As Dr. Jinkins notes, scripture illustrates and supports this approach. Our Bible includes not only the two creation accounts in the opening chapters of Genesis, but also several other understandings of how what is came to be. We rarely benefit from pitting them against each other to determine which rings most true, but we have much to learn as we consider them complimentary accounts that point to the mystery behind all that is. Similarly, our four Gospels offer distinct portrayals of Jesus. When we attempt to conflate them we fail to hear their unique messages. As we ponder how they intersect and collide, we glimpse more clearly into the wonder to which all four point.

Yet, accepting the fact that there are a variety of ways to be faithfully and fully human does not mean they all have equal merit or even any merit. How can we measure the validity of worldviews or understandings of faith? I'm not ready to offer a manuscript proposal, but here are a few suggestions.

First, does the worldview or faith system appeal to a broad variety of people? Jim Jones's Peoples Temple had a few hundred adherents, but most considered it reprehensible. To lead to faithful and full humanness, a system must make sense to those not already committed. We cannot reduce everything to numbers, but a faith that works only for an identifiable group (white males who own property or blue-eyed, left-handed tenors) deserves suspicion.

Second, does the worldview or faith system hold individuals and groups accountable to others and "the Other"? All that is exists in relationship. Every action and attitude affects someone and something else. We cannot change that, but we can look for measures and means to hold each other accountable. Faithful and full humanness balances belief in the preciousness of each individual with adamant devotion to the common good. Devotion to the common good extends our relationships to all creation, including all that precedes and follows us, and to the Mystery behind, beyond, and within.

Third, does the worldview or faith system awaken and deepen a sense of gratitude? We have varied ways of asking, "Why is there something instead of nothing?" No matter how we respond, the fact remains that there is something! We exist. How utterly wonderful!

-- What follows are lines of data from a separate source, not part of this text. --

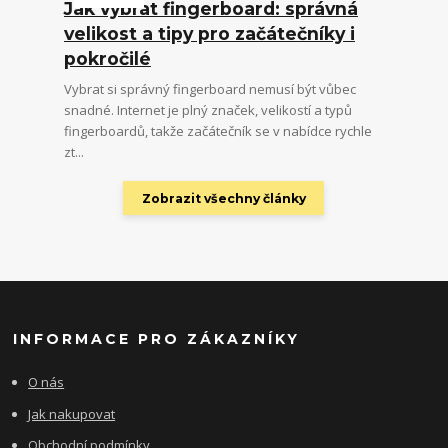
Jak vybrat fingerboard: správná
velikost a tipy pro začátečníky i
pokročilé
Vybrat si správný fingerboard nemusí být vůbec
snadné. Internet je plný značek, velikostí a typů
fingerboardů, takže začátečník se v nabídce rychle
zt...
Zobrazit všechny články
INFORMACE PRO ZÁKAZNÍKY
O nás
Jak nakupovat
Obchodní podmínky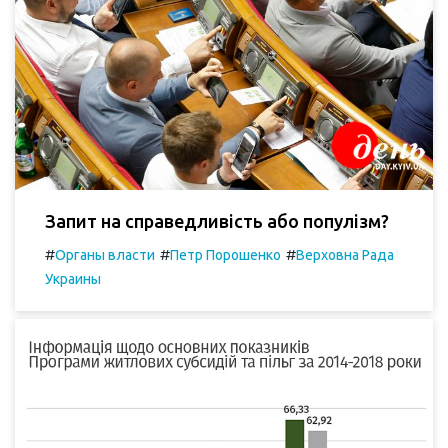
Запит на справедливість або популізм?
#
#
#
Органы власти
Петр Порошенко
Верховна Рада
Украины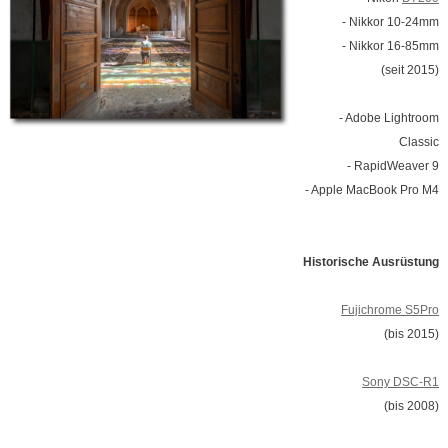
- Nikkor 10-24mm
- Nikkor 16-85mm
(seit 2015)
- Adobe Lightroom
Classic
- RapidWeaver 9
- Apple MacBook Pro M4
Historische Ausrüstung
Fujichrome S5Pro
(bis 2015)
Sony DSC-R1
(bis 2008)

Too wonderful for a cynical, "So what?" or a despondent, "And we have to deal with it" or a fatalistic "Yes, and one day all that is will die." A worldview or faith that does not awaken and deepen gratitude lacks awareness of the wonder of it all. Yes, there is hunger, poverty, war, and myriad ills and evils. Yet, they exist only because there is something instead of nothing. That makes it worth the effort to seek ways to help everyone pulse with gratitude.

When we debate who's right and wrong, we regularly end up in a brawl or worse. Why not try to identify basic values and principles to which all can aspire in varied ways. That will not come easily, but it seems a lot more satisfying than what we spend so much time doing now.